Ce gros fantasme de la ménagère Moulinex des années soixante, en plein XXIe siècle, ce fantasme que j’ai eu et que j’admire encore beaucoup (pas chez moi, mais chez les autres), je veux plus le faire bien sûr, mais vu que je l’ai fait pendant des années et que j’ai aimé ça, je comprends celles qui — y’a beaucoup de jeunes qui sont encore là-dedans — celles qui disent : ah, je rêve d’avoir un mari, une belle maison, m’occuper de mes enfants… donc voilà, hein, ça existe !
De toute manière, un jour ça fini par finir. Et même avant le départ des enfants, parce qu’au bout de vingt ans de vie catholique quoi — les monastères, tout ça — ça peut commencer à gonfler grave la femelle, voire carrément l’agresser physiquement.
Et en fait, non ! C’est juste un fantasme BDSM comme un autre, avec des tenues particulières, des ambiances « monastique-soumission », jusqu’à la prise de voile du dimanche pour certaines. Et je respecte, quoi : ce délire de pouvoir de l’homme sur la femme… Ces costumes, toutes ces cérémonies, ces traditions… je comprends que ça puisse avoir du sens pour celles et ceux qui participent au délire. Mais consentement, quoi !

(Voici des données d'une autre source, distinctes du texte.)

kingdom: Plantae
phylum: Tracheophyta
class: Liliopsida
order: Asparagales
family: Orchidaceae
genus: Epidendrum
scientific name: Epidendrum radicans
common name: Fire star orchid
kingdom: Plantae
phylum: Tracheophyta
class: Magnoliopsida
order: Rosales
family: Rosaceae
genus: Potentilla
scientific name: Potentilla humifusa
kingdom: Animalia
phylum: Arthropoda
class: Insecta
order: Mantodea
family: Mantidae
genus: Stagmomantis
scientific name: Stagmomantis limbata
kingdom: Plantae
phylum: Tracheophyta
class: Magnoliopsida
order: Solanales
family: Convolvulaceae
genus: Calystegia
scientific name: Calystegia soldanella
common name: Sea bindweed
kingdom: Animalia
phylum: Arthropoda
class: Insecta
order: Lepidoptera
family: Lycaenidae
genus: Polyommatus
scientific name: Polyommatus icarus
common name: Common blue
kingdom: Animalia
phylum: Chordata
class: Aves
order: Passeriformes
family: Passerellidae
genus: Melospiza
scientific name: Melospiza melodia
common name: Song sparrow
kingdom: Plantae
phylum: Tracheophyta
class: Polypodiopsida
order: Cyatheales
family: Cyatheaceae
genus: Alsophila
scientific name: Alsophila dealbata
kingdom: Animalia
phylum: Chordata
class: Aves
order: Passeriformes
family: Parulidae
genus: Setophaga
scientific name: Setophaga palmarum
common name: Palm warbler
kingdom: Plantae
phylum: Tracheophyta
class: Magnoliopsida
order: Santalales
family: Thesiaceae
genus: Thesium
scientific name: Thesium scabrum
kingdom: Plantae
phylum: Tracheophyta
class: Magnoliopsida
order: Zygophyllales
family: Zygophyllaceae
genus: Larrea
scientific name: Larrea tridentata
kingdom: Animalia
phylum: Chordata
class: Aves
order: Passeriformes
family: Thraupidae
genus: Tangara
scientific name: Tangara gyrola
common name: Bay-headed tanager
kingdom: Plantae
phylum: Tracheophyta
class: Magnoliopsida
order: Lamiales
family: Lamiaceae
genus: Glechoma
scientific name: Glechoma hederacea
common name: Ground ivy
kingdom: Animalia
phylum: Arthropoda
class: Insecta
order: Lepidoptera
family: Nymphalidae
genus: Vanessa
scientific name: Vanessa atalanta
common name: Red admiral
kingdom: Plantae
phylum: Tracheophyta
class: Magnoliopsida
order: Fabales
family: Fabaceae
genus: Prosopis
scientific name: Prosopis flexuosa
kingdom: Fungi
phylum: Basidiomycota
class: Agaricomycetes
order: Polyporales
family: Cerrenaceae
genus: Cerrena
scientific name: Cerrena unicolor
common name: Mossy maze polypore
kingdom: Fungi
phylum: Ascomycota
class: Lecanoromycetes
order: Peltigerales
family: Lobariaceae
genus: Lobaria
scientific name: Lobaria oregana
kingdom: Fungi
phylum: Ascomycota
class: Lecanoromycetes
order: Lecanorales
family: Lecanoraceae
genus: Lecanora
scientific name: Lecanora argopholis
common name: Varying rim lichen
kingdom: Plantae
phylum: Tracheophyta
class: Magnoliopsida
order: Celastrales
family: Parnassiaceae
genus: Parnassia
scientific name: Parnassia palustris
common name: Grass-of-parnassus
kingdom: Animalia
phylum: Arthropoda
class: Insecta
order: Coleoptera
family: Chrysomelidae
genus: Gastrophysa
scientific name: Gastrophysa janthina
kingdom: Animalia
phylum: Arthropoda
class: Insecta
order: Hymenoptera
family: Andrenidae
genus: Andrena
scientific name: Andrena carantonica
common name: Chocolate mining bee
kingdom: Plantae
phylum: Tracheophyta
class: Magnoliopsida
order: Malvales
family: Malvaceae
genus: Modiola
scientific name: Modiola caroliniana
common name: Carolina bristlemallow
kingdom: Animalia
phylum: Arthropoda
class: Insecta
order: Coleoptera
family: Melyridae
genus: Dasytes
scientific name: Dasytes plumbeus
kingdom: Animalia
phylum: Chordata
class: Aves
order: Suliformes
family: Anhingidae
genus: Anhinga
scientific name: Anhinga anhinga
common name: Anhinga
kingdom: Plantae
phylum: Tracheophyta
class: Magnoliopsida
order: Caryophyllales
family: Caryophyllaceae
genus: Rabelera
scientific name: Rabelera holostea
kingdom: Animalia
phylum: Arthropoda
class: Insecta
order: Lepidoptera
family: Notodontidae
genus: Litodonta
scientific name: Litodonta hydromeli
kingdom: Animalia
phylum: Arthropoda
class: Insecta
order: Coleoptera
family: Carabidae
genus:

J’étais aussi très liée à un monastère de femmes ! À l’époque je ne voyais pas l’incohérence, mais dix ans après, je me dis : ah ouais, quand même… C’est juste un homme qui dirige des moniales (des femmes donc), pour son service perso. Rien d’autre que du bon gros patriarcat à l’ancienne… tout simplement !
Mais ça aussi, en fait, ça peut être vu comme un délire BDSM.